> _What is being asked_
Reproduce the text of the data below, swapping every occurrence of "BYN" for "BYR" and keeping everything else identical. Omit the pictures from your answer.

> _Records_
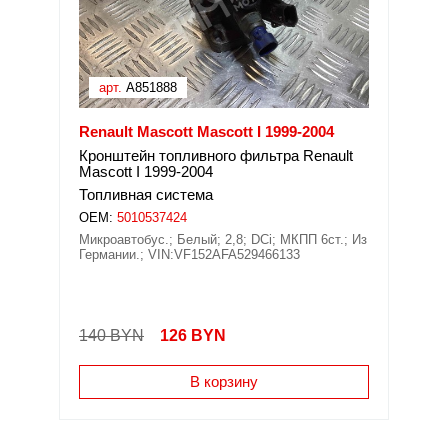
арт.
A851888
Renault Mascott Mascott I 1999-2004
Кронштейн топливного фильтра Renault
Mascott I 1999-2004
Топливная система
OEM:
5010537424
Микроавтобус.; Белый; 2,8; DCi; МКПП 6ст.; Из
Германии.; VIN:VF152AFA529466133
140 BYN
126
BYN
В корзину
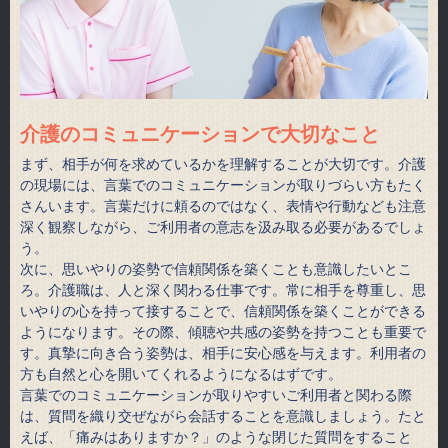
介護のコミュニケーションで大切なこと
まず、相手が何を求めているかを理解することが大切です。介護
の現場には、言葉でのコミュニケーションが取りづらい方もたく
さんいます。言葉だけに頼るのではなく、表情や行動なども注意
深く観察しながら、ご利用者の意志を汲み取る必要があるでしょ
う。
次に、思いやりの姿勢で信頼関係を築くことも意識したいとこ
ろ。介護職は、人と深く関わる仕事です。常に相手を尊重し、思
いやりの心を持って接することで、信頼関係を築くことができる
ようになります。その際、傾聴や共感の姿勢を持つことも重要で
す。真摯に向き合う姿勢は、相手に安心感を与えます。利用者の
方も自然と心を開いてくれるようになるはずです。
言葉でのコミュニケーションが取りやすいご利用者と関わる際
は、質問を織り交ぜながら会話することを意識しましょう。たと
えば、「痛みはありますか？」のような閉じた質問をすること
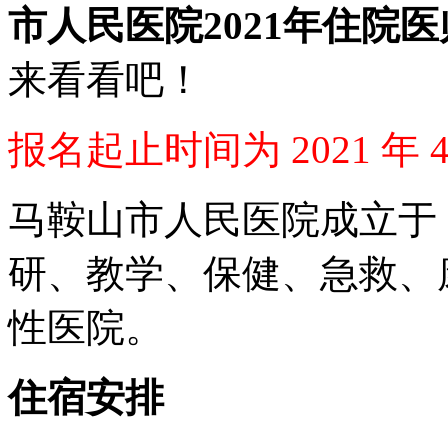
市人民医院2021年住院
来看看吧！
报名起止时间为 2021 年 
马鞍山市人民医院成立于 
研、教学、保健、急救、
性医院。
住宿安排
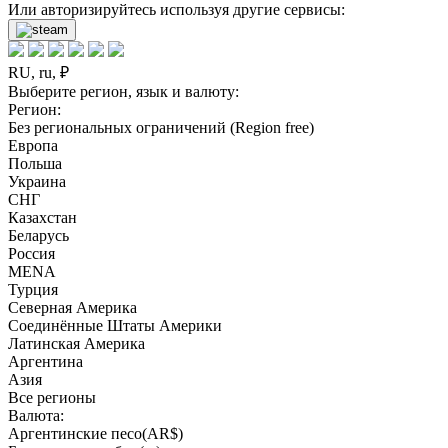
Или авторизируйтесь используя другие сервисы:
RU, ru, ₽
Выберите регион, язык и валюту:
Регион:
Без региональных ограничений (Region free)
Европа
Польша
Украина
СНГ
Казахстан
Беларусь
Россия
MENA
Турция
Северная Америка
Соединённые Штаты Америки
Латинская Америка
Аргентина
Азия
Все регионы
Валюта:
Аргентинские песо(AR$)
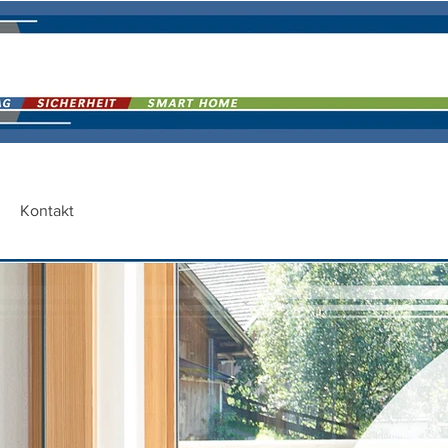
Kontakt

> _Result below_
арт.
A851888
Renault Mascott Mascott I 1999-2004
Кронштейн топливного фильтра Renault
Mascott I 1999-2004
Топливная система
OEM:
5010537424
Микроавтобус.; Белый; 2,8; DCi; МКПП 6ст.; Из
Германии.; VIN:VF152AFA529466133
140 BYR
126
BYR
В корзину
介護のコミュニケーションで大切なこと
まず、相手が何を求めているかを理解することが大切です。介護
の現場には、言葉でのコミュニケーションが取りづらい方もたく
さんいます。言葉だけに頼るのではなく、表情や行動なども注意
深く観察しながら、ご利用者の意志を汲み取る必要があるでしょ
う。
次に、思いやりの姿勢で信頼関係を築くことも意識したいとこ
ろ。介護職は、人と深く関わる仕事です。常に相手を尊重し、思
いやりの心を持って接することで、信頼関係を築くことができる
ようになります。その際、傾聴や共感の姿勢を持つことも重要で
す。真摯に向き合う姿勢は、相手に安心感を与えます。利用者の
方も自然と心を開いてくれるようになるはずです。
言葉でのコミュニケーションが取りやすいご利用者と関わる際
は、質問を織り交ぜながら会話することを意識しましょう。たと
えば、「痛みはありますか？」のような閉じた質問をすること
市人民医院2021年住院
来看看吧！
报名起止时间为 2021 年 
马鞍山市人民医院成立于 
研、教学、保健、急救、
性医院。
住宿安排
Или авторизируйтесь используя другие сервисы:
RU, ru, ₽
Выберите регион, язык и валюту:
Регион:
Без региональных ограничений (Region free)
Европа
Польша
Украина
СНГ
Казахстан
Беларусь
Россия
MENA
Турция
Северная Америка
Соединённые Штаты Америки
Латинская Америка
Аргентина
Азия
Все регионы
Валюта:
Аргентинские песо(AR$)
Kontakt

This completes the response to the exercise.